I membri del Cnel, a cui è stata affidata una ricerca sull’argomento, sono concordi: il tema del salario minimo è complessivo, diviso e polarizzante. Lo scrivono nel documento che riporta gli esiti della prima fase istruttoria tecnica.
Lo studio: “Non è dato sapere l’impatto di una eventuale legge in materia di salario minimo sul sistema economico e produttivo”
Il Cnel sottolinea che “non è dato sapere, per esempio, l’impatto di una eventuale legge in materia di salario minimo sul sistema economico e produttivo e sulla stessa finanza pubblica con riferimento al problema delle esternalizzazioni e degli appalti di servizi nelle pubbliche amministrazioni. Ancora non chiariti – e comunque ampiamente dibattuti – sono i possibili effetti sui singoli lavoratori e sulle dinamiche complessive del mercato del lavoro (disoccupazione, tassi di occupazione regolare, ecc.)”. “Conseguenza di tutto ciò – si legge ancora nell’introduzione – è l’estrema polarizzazione del dibattito pubblico e del confronto politico tra favorevoli e contrari a un intervento legislativo.

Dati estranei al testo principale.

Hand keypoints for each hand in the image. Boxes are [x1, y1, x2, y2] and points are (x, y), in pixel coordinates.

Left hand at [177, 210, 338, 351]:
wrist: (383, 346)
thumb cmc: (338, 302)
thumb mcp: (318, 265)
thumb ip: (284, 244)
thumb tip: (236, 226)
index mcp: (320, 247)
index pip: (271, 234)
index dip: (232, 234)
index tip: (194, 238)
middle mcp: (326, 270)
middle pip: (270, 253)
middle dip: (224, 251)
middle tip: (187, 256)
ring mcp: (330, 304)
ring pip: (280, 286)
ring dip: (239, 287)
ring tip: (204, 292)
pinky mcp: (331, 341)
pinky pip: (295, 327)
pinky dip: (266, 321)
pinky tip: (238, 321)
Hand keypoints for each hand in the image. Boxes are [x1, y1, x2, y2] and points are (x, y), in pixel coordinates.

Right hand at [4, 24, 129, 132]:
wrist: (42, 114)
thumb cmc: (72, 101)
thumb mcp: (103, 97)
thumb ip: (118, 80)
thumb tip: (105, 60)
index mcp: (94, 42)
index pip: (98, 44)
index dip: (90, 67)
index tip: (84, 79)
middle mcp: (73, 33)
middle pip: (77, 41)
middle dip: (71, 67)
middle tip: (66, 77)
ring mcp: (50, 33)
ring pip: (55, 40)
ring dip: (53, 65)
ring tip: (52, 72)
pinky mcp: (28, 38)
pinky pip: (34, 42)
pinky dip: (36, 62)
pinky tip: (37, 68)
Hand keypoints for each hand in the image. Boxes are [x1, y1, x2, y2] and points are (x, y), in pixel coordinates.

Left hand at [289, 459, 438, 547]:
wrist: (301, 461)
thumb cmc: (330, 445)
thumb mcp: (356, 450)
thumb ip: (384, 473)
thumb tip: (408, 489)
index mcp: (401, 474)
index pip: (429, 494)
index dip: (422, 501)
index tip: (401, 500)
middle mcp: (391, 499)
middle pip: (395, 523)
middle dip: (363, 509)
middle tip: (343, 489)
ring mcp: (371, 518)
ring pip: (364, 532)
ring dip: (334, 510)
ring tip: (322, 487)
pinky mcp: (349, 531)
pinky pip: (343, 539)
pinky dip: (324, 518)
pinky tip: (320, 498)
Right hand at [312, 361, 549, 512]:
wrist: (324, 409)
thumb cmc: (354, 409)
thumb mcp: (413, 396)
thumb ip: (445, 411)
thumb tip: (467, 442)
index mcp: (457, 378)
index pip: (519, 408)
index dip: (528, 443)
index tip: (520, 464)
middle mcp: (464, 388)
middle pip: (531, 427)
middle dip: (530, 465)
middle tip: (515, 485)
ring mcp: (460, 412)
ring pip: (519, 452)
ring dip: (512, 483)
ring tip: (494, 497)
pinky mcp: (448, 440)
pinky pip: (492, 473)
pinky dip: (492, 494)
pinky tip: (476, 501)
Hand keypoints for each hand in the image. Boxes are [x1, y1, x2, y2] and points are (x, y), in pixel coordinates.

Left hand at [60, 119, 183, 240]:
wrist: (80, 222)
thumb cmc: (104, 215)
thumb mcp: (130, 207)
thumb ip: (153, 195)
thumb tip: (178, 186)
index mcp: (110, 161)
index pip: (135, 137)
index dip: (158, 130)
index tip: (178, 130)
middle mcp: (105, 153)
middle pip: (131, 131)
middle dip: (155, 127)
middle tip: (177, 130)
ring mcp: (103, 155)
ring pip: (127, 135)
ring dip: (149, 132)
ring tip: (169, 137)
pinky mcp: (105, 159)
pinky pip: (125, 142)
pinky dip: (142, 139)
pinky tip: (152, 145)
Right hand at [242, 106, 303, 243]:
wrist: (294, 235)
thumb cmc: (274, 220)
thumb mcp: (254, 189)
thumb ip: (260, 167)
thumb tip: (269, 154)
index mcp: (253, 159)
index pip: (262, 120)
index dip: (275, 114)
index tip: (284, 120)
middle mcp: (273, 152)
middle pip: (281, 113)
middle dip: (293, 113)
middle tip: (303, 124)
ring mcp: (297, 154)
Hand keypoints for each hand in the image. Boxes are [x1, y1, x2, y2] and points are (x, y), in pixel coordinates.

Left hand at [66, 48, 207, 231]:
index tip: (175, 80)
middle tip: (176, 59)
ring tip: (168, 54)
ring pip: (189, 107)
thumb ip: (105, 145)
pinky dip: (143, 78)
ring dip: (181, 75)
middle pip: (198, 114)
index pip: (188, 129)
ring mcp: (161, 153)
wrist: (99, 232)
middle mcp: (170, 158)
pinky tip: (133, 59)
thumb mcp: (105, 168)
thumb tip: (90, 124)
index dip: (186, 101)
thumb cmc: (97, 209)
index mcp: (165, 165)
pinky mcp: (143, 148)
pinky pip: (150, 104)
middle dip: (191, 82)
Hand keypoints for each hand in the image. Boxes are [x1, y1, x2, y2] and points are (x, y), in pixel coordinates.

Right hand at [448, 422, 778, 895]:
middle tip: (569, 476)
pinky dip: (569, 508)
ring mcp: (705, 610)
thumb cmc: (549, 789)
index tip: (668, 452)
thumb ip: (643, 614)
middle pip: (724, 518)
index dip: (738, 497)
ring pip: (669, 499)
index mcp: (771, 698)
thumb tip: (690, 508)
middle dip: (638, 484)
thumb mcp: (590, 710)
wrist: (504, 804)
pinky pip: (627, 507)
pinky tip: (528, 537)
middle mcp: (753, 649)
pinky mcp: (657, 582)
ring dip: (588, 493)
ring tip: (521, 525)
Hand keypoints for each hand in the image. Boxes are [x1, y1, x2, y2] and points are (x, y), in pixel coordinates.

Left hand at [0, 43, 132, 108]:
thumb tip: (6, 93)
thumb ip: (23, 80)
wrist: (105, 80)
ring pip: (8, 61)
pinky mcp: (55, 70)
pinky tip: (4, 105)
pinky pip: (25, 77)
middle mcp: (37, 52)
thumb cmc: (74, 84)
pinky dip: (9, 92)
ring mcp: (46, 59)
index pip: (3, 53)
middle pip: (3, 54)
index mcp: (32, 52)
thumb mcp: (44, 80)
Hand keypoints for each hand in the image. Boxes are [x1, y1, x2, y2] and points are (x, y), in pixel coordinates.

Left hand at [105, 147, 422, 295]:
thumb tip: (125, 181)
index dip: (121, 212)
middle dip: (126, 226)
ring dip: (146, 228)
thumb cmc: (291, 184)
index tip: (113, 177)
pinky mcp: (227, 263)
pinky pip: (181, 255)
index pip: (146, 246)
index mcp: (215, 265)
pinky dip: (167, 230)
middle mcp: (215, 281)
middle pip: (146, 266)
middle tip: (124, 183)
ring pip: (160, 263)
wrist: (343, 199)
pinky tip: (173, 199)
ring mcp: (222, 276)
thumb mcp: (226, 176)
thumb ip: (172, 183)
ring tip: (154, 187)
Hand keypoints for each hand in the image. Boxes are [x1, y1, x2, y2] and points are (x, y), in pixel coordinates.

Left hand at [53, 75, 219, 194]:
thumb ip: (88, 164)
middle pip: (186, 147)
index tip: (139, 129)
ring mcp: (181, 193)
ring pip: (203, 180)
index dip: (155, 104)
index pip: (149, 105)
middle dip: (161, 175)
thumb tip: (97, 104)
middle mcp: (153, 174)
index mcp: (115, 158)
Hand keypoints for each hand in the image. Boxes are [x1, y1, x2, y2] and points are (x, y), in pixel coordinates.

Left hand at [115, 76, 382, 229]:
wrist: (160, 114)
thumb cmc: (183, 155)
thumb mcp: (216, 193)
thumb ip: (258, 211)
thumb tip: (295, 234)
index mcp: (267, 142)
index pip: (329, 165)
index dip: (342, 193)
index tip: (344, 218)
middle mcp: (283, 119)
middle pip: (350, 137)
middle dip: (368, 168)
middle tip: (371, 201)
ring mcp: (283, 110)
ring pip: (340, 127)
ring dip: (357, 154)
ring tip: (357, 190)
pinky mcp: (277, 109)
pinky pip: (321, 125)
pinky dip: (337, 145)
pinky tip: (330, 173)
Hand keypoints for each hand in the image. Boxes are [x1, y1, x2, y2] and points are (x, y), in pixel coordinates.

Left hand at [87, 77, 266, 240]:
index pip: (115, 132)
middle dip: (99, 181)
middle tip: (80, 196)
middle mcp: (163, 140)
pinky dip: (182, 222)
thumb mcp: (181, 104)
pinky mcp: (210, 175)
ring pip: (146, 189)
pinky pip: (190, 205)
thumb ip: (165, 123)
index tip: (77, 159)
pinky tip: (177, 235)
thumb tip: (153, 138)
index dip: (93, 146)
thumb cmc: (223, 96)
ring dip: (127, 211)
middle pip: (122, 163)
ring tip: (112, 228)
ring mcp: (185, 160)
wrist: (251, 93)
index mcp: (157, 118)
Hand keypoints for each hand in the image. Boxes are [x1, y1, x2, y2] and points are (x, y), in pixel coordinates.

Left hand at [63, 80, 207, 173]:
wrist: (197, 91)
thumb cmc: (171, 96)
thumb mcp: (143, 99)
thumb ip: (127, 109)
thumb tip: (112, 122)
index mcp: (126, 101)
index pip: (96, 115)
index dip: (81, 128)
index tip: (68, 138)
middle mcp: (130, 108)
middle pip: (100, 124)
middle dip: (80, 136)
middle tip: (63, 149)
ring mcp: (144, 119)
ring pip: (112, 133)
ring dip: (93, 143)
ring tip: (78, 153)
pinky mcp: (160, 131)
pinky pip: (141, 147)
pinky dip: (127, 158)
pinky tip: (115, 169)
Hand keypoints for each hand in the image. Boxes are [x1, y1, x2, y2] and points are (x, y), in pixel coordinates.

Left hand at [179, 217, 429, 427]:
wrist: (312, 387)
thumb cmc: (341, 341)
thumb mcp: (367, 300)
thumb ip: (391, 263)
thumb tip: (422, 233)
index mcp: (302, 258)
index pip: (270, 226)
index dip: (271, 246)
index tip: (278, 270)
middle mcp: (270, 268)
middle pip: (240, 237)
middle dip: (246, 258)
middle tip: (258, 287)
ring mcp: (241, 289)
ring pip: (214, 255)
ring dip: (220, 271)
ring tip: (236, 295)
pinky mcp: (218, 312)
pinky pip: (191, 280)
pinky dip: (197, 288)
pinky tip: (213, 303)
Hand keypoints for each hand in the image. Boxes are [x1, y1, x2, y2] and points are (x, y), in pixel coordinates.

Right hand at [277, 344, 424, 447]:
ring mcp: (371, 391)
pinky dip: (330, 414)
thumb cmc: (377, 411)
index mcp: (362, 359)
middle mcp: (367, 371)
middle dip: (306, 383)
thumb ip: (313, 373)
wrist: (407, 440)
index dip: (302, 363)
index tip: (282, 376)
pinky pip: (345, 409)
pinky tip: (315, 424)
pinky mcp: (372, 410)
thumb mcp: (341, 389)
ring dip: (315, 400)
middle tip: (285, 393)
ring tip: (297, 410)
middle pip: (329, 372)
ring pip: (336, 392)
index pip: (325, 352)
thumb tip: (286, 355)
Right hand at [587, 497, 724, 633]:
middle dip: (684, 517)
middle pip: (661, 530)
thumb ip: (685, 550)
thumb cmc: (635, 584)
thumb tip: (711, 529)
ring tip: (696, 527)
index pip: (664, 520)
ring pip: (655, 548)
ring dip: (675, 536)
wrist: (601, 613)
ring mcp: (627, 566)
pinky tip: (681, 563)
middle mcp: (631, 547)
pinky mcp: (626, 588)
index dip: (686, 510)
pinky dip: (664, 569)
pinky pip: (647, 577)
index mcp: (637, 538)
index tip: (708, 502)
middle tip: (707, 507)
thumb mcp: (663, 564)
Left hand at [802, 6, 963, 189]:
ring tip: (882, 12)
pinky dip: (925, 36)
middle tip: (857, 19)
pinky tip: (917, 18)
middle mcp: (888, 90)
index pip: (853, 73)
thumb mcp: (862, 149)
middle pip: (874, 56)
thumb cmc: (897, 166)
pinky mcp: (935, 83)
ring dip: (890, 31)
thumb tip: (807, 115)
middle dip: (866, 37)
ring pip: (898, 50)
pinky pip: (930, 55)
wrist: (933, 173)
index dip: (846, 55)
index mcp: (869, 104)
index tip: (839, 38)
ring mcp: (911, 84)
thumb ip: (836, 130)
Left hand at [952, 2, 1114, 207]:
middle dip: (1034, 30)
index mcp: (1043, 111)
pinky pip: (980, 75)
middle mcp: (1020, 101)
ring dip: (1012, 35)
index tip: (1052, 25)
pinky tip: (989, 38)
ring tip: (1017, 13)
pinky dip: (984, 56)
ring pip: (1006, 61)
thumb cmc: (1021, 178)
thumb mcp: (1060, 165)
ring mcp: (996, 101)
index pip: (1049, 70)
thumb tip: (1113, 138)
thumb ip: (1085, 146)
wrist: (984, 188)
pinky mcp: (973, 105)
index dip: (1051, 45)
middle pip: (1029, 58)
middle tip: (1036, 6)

Per evitare di replicare nelle dinamiche interne al CNEL schemi di ragionamento duali – che si prestano a strumentalizzazioni politiche ed eccessi di semplificazione di un problema altamente complesso – i componenti della Commissione per l’informazione del CNEL concordano sulla importanza di pervenire alla formulazione di un documento finale ampio e inclusivo. Un documento orientato cioè a condividere dati, scenari, possibili soluzioni e criticità“.
La direttiva europea, i salari e i contratti collettivi
Nello sviluppo dell’analisi, il Cnel pone l’accento sulla direttiva europea in materia di salari. Sottolineando che “la direttiva è al contrario estremamente chiara nel segnalare, rispetto all’obiettivo di promuovere un sostanziale “miglioramento dell’accesso effettivo dei lavoratori al diritto alla tutela garantita dal salario minimo” (art. 1), una netta preferenza di fondo per la soluzione contrattuale rispetto a quella legislativa”. Ma la direttiva europea pone particolare attenzione al cosiddetto “tasso di copertura” della contrattazione collettiva, e cioè alla percentuale di lavoratori a cui si applicano i contratti collettivi. Percentuale che, come confermato dalla direttiva, viene “calcolata come rapporto tra il numero di lavoratori coperti da contratti collettivi e il numero di lavoratori le cui condizioni di lavoro possono essere disciplinate da contratti collettivi conformemente al diritto e alle prassi nazionali”.
Criticità nel sistema di raccolta delle informazioni
Il documento evidenzia poi criticità nel sistema di ricerca delle informazioni sulla contrattazione collettiva. Il CNEL può servirsi di una Commissione dell’informazione, l’organo consiliare istituzionalmente preposto alla raccolta, alla organizzazione e alla elaborazione della informazione in materia di contrattazione collettiva e retribuzioni. “I componenti della Commissione dell’informazione – prosegue il documento – si trovano concordi nel segnalare come il dibattito sul salario minimo, per come è stato impostato in Parlamento e nel
dibattito pubblico con specifico riferimento alla individuazione di una tariffa retributiva oraria, porti a segnalare non poche criticità della base informativa e conoscitiva attualmente disponibile. Criticità che sono destinate ad assumere maggiore rilevanza nei
prossimi mesi anche con riferimento agli obblighi imposti dalla direttiva europea sui salari minimi adeguati sia in relazione alla presenza di affidabili sistemi di monitoraggio della contrattazione collettiva e degli andamenti dei salari sia con riferimento alla effettiva trasparenza e conoscibilità dei trattamenti retributivi da parte dei lavoratori”.
I ritardi nel rinnovo dei contratti collettivi
Lo studio del CNEL si sofferma sostanzialmente sulle criticità dei sistemi attuali. In un altro punto della ricerca, infatti, si fa menzione “dei ritardi nel rinnovo dei contratti collettivi. Al 1° settembre 2023 risulta che al 54 per cento dei lavoratori dipendenti del settore privato si applicano contratti collettivi nazionali di lavoro che, fatte salve le precisazioni che seguono, sono tecnicamente scaduti”.
I contratti pirata
Si conclude poi con una disamina della “contrattazione pirata”: “Che sta a indicare essenzialmente i contratti sottoscritti da organizzazioni datoriali e sindacali poco rappresentative o addirittura sconosciute, che contengono condizioni economiche e clausole normative peggiorative per i lavoratori e per le dinamiche della concorrenza tra le imprese rispetto ai contratti collettivi qualificati dalla rappresentatività dei soggetti firmatari”.